中野雅至 『格差社会の結末 富裕層の傲慢・貧困層の怠慢』 ソフトバンク新書 ★★
しかし、格差拡大が続けばやがて国民も我慢の限界にくる。そうなれば、格差が容認される現代社会から一転して、国民の多くが「格差に怒り狂う社会」に変化する時がくるかもしれない。そのXデーはいつなのか、「どういう条件が重なった時」格差に対して国民が強い拒否反応を示すようになるのだろうか。
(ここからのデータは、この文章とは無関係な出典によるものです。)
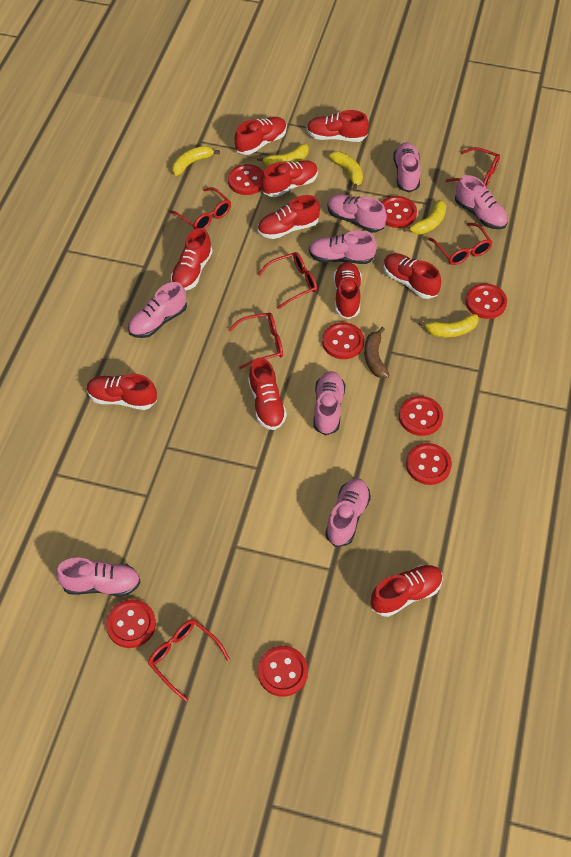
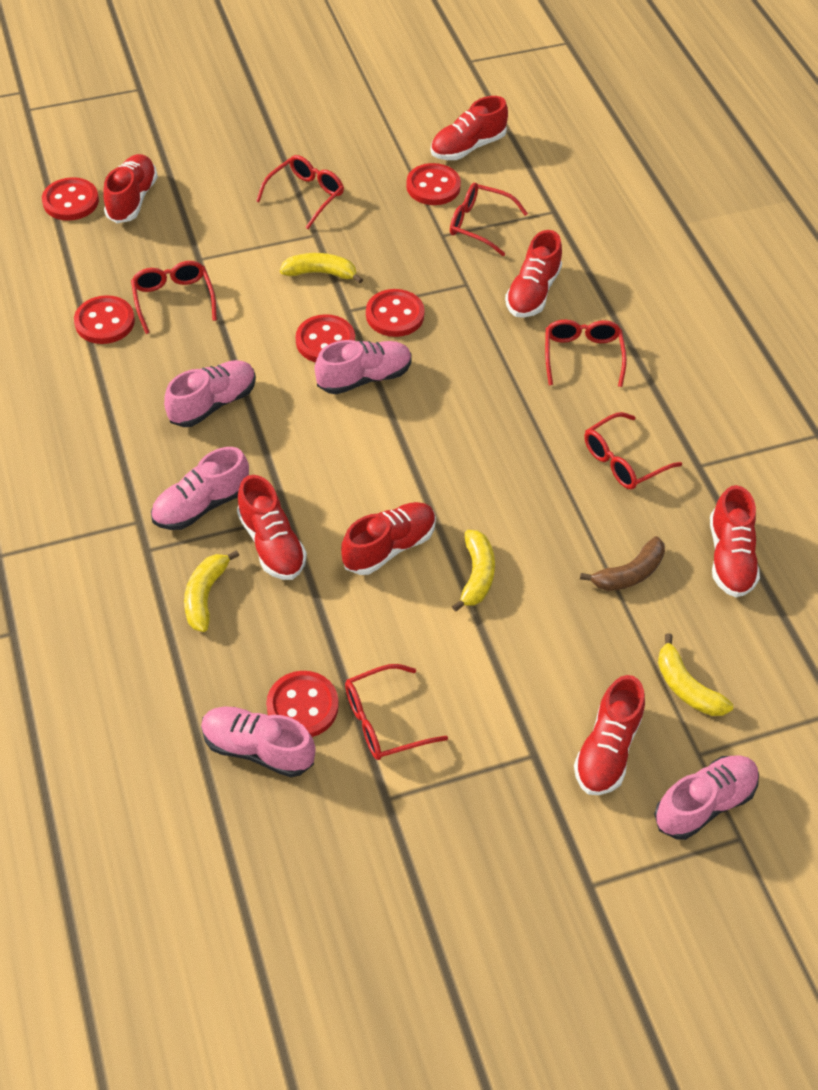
pink shoe: 8 -> 5
red button: 8 -> 6
red shoe: 10 -> 7
yellow banana: 5 -> 4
(P.10)
小泉政権下で進行した「格差社会」に対して、ワークシェア、所得税、法人税、学校教育費の増額などの政策を提言する。
各国との比較で(つまみ食い的にだけど)、日本の税制(集め方と使い方)の格差への無対策ぶりを明らかにした。
ところが、バイアスをかけて読んでしまっているのか、どれも税主導の社会変革という役人らしい発想で、思考遊びにしか読めない。提言の内容も従来の税制を手直ししたもので、ドラスティックで急激な改善は見込めそうにない。
書く、そして読ませるほどの内容がこの本にあるとは思えない。
ただ企業が求める人材の能力をスキルスタンダードに基づいて公表するようにという提案は面白い。